Consequences of viscous anisotropy in a deforming, two-phase aggregate. Part 1. Governing equations and linearized analysis

Abstract

AbstractIn partially molten regions of Earth, rock and magma coexist as a two-phase aggregate in which the solid grains of rock form a viscously deformable framework or matrix. Liquid magma resides within the permeable network of pores between grains. Deviatoric stress causes the distribution of contact area between solid grains to become anisotropic; in turn, this causes anisotropy of the matrix viscosity at the continuum scale. In this two-paper set, we predict the consequences of viscous anisotropy for flow of two-phase aggregates in three configurations: simple shear, Poiseuille, and torsional flow. Part 1 presents the governing equations and an analysis of their linearized form.

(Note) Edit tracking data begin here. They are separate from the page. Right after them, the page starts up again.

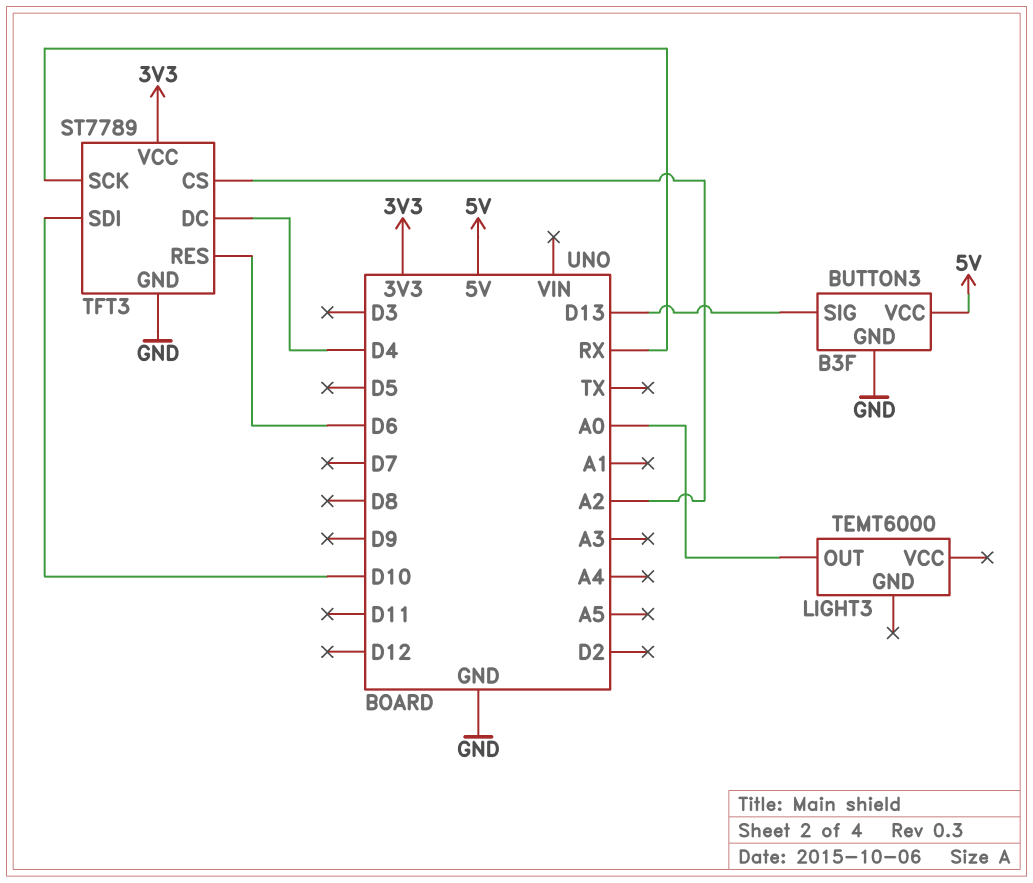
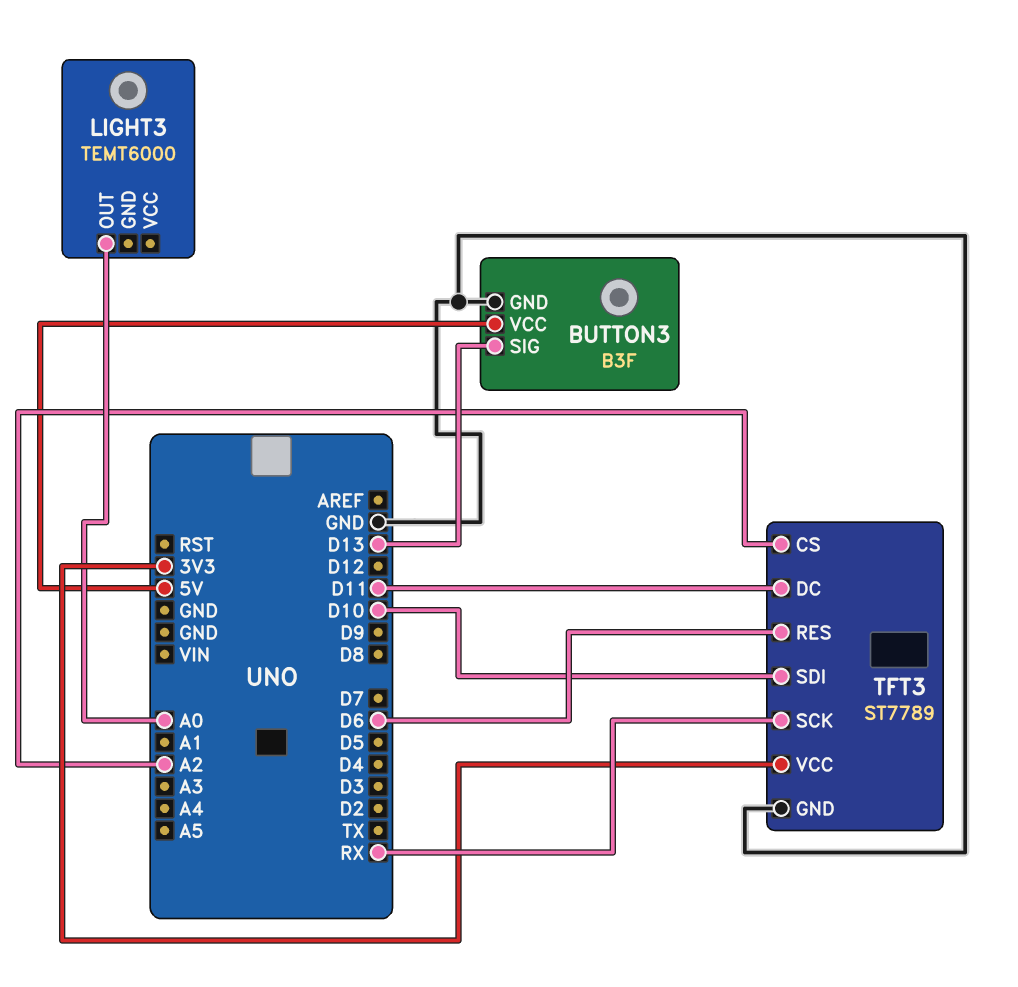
TFT3 pin DC: D4 -> D11

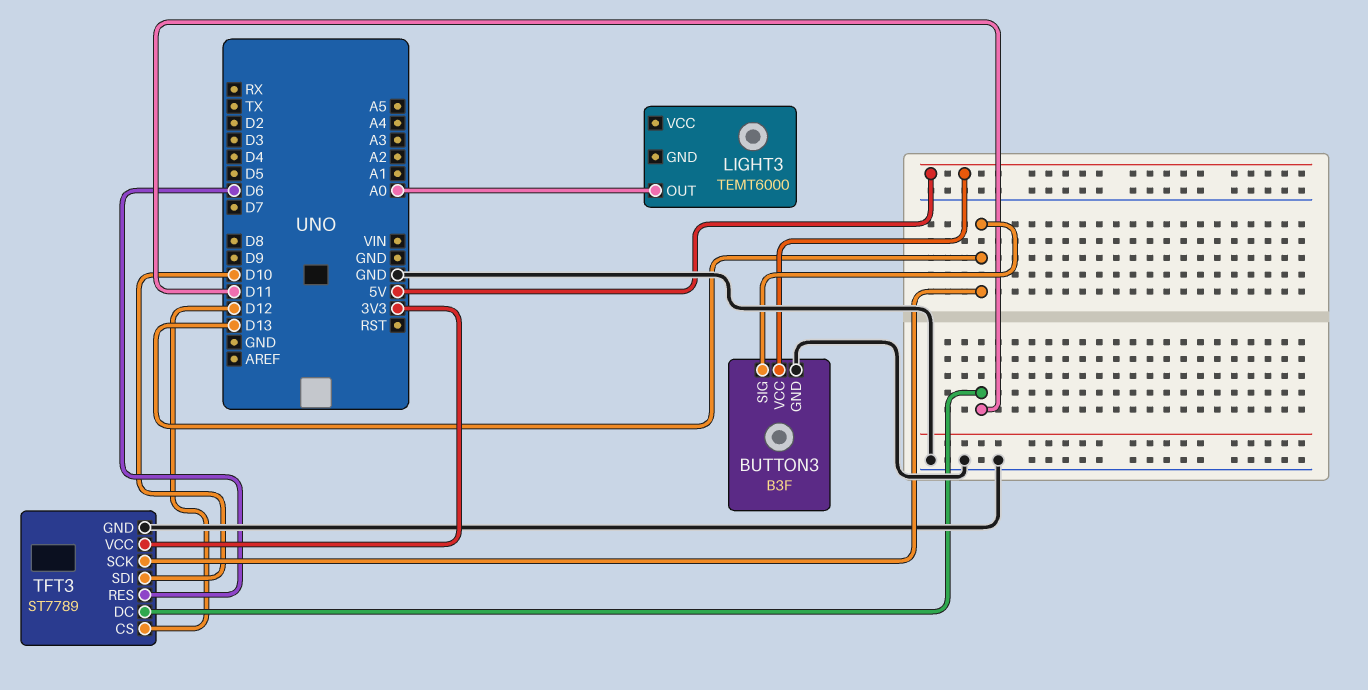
TFT3 pin CS: A2 -> D12
TFT3 pin SCK: RX -> D13

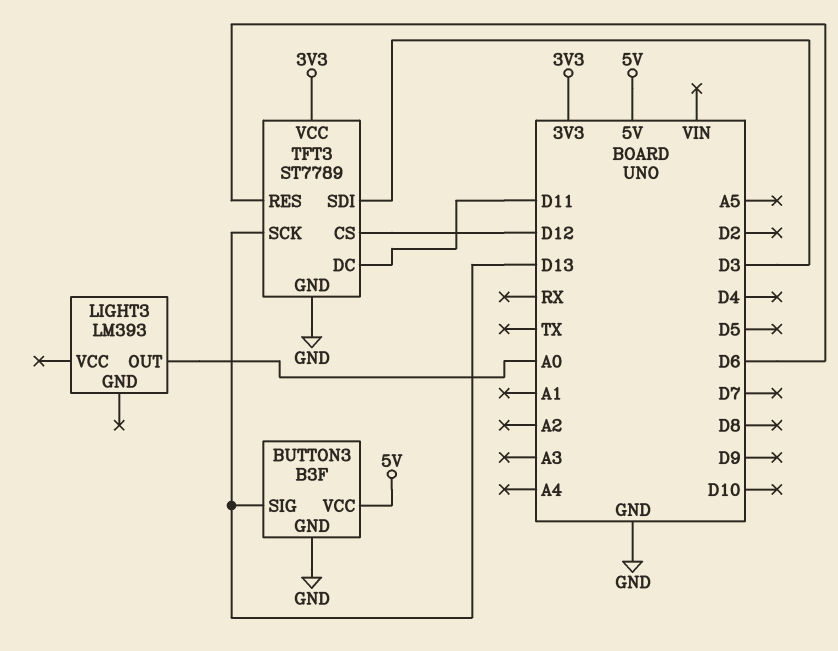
LIGHT3: TEMT6000 -> LM393
TFT3 pin SDI: D10 -> D3

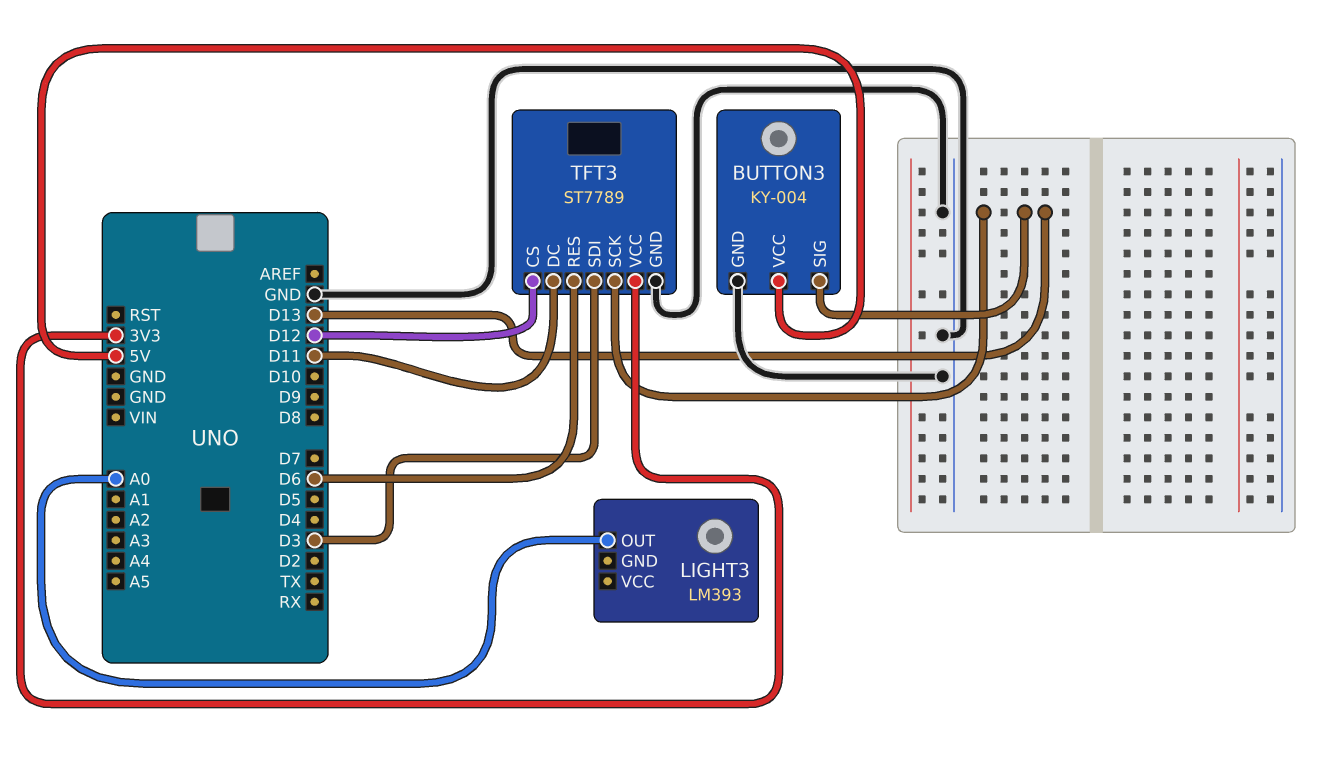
BUTTON3: B3F -> KY-004

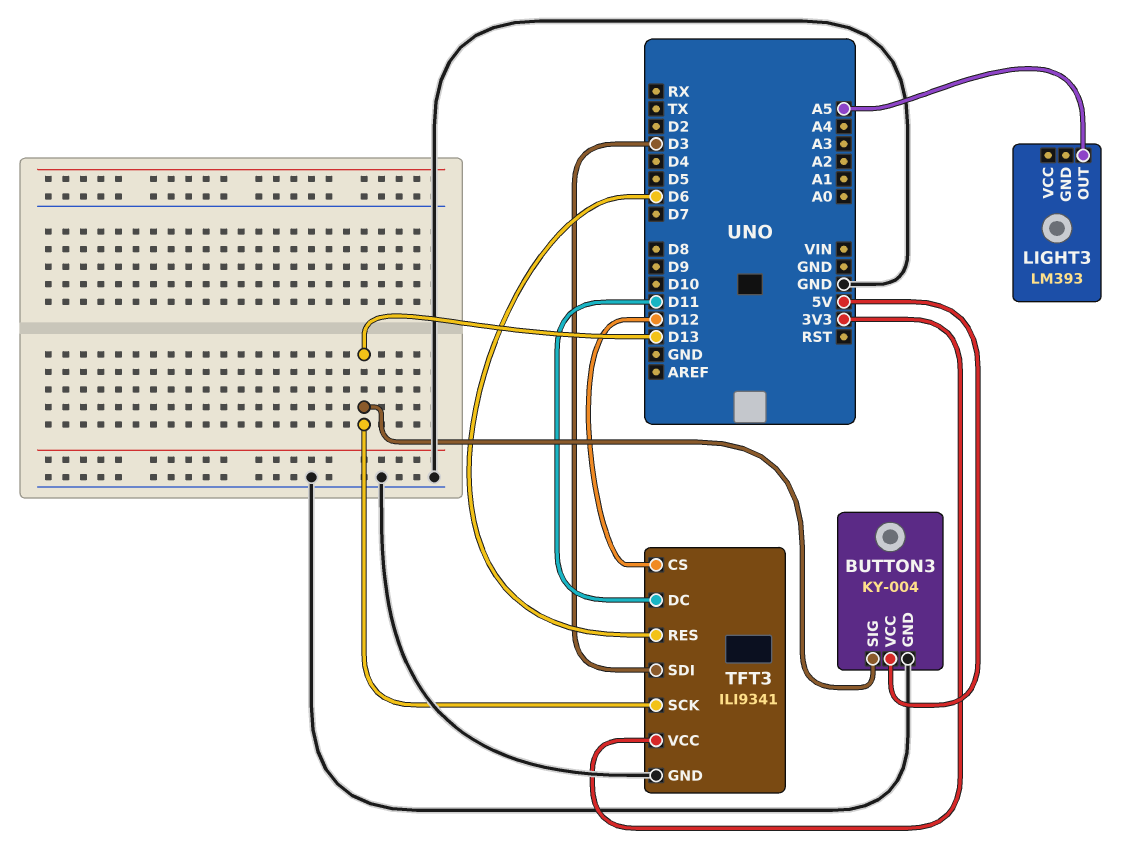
LIGHT3 pin OUT: A0 -> A5
TFT3: ST7789 -> ILI9341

Part 2 (Katz & Takei, J. Fluid Mech., vol. 734, 2013, pp. 456–485) presents numerical solutions of the full, nonlinear model. In our theory, the anisotropic viscosity tensor couples shear and volumetric components of the matrix stress/strain rate. This coupling, acting over a gradient in shear stress, causes segregation of liquid and solid. Liquid typically migrates toward higher shear stress, but under specific conditions, the opposite can occur. Furthermore, it is known that in a two-phase aggregate with a porosity-weakening viscosity, matrix shear causes porosity perturbations to grow into a banded or sheeted structure. We show that viscous anisotropy reduces the angle between these emergent high-porosity features and the shear plane. Laboratory experiments produce similar, high-porosity features. We hypothesize that the low angle of porosity bands in such experiments is the result of viscous anisotropy. We therefore predict that experiments incorporating a gradient in shear stress will develop sample-wide liquid–solid segregation due to viscous anisotropy.